- Born: Constance Kumi Arnold December 23, 1952 (age 72) North Carolina, United States
- Occupation: Actress

= Kumi Taguchi (actress) =

Japanese actress of mixed ancestry

Kumi Taguchi (田口久美, Taguchi Kumi) is a Japanese actress of mixed ancestry who is best known for her roles in Nikkatsu's Roman porno series in the 1970s.

==Life and career==
Taguchi, half Japanese and half American, was scouted by the film studio Toei while working in a beauty parlour, and soon afterwards appeared in a small part in Toei's 1975 film Wolf Guy: Burning Wolf Man directed by Kazuhiko Yamaguchi. That same year also marked her first starring role in Tokyo Emmanuelle for Nikkatsu where according to critic Jasper Sharp, her "figure and smouldering dark looks ... could be readily appreciated by viewers both in and outside Japan". There is a reference to Taguchi and the film in Chilean writer Antonio Skármeta 2003 novel The Dancer and the Thief where the lead character refers to a movie poster and remarks "A film with Kumi Taguchi, Mitsuyaso Mainu and Katsunori Hirose can't be all bad." She also starred in the film's sequel released by Nikkatsu in November 1975, Tokyo Emmanuelle: Private Instruction (東京エマニエル夫人　個人教授, Tōkyō emenueru fujin: kojin kyōju) directed by Katsuhiko Fujii.

At the end of 1975, Taguchi starred in another Japanese film which took its inspiration from a foreign sex movie, Deep Throat in Tokyo, directed by Kan Mukai and released by Toei. In early 1976, she joined fellow mixed-race performer Runa Takamura in director Masaru Konuma's Cloistered Nun: Runa's Confession for Nikkatsu. Later in 1976, she starred in two other Roman Pornos: Shōgorō Nishimura's A Call Girl's Testimony: Exposure and Katsuhiko Fujii's International Stewardess: Erotic Flight.

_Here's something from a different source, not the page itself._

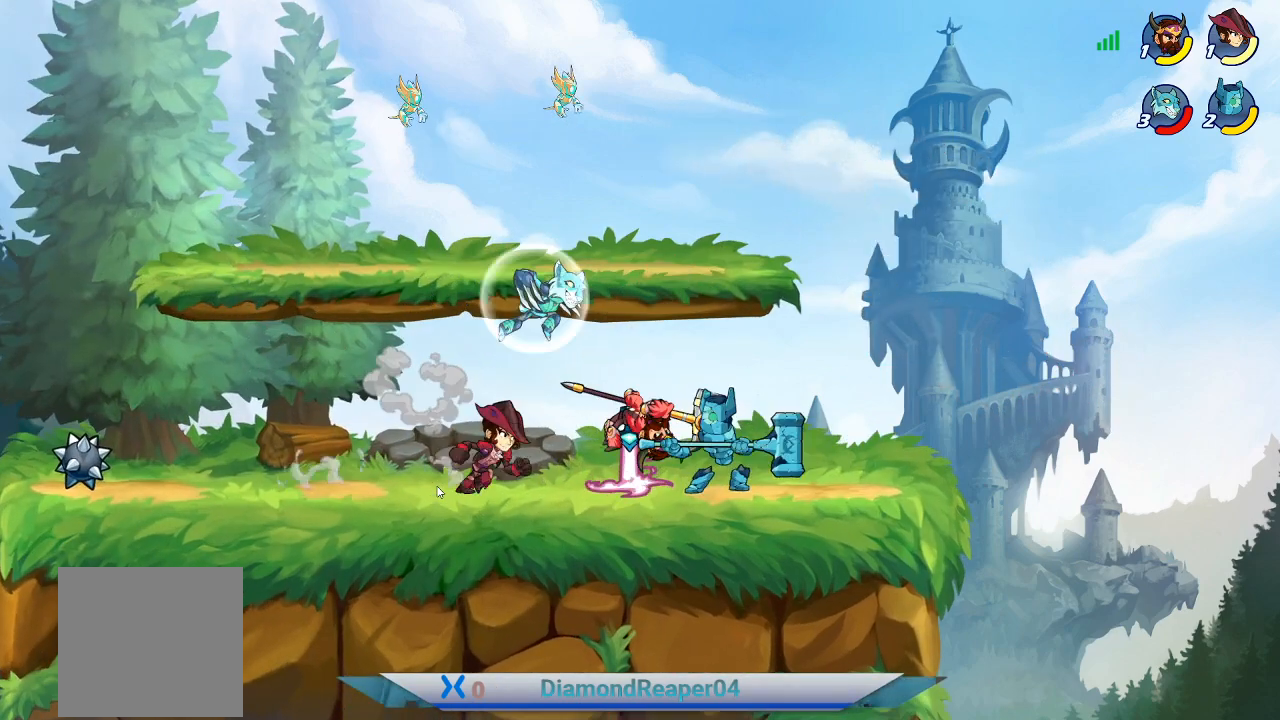
{"buttons": ["A"], "left_stick": "left", "right_stick": "center", "events": [[133, "X", "down"], [233, "X", "up"], [267, "left_stick", "left"], [500, "A", "down"]]}
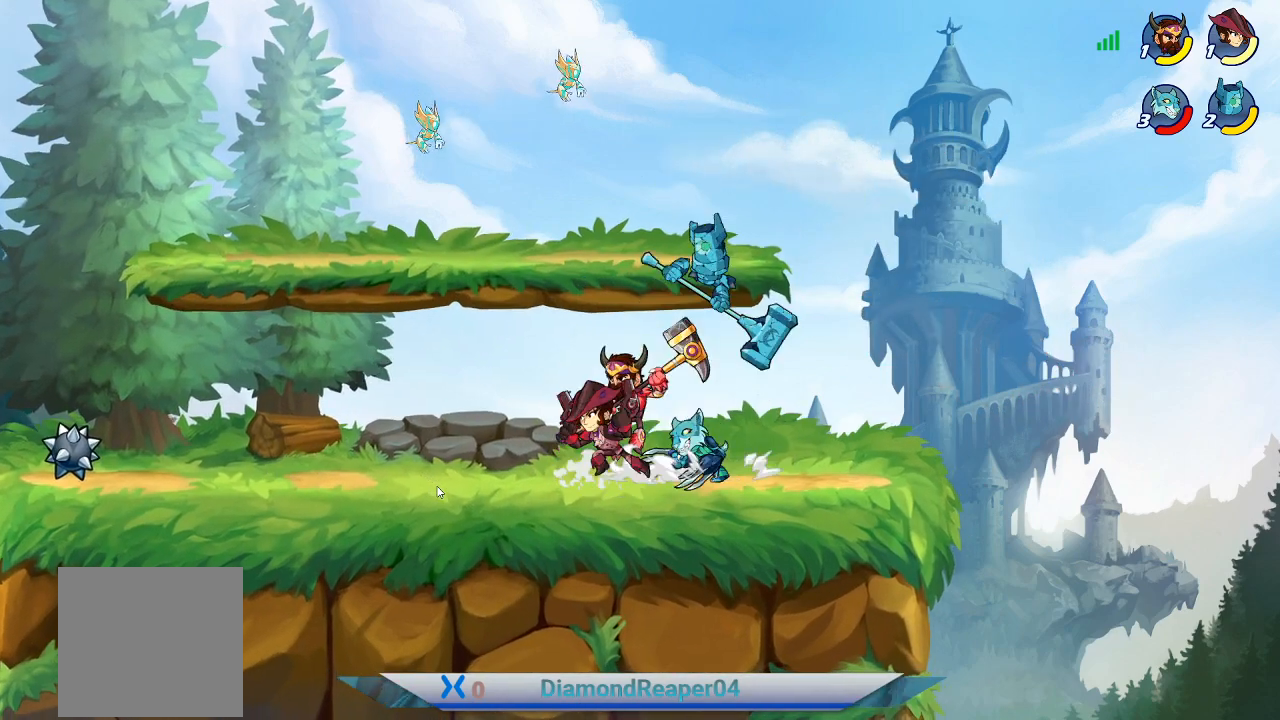
{"buttons": ["A"], "left_stick": "left", "right_stick": "center", "events": [[200, "A", "up"], [467, "A", "down"]]}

Taguchi also appeared in non-pink films for the Shochiku studio, the 1976 action film Utareru mae ni ute! (known internationally as Cobra) for director Umetsugu Inoue, and the 1977 thriller Edogawa Rampo's Perverted Beast directed by Tai Katō based on a novel by Japanese author Edogawa Rampo. In 1979 she had a small part in director Tōru Murakawa's suspense film Hakuchyu no shikaku.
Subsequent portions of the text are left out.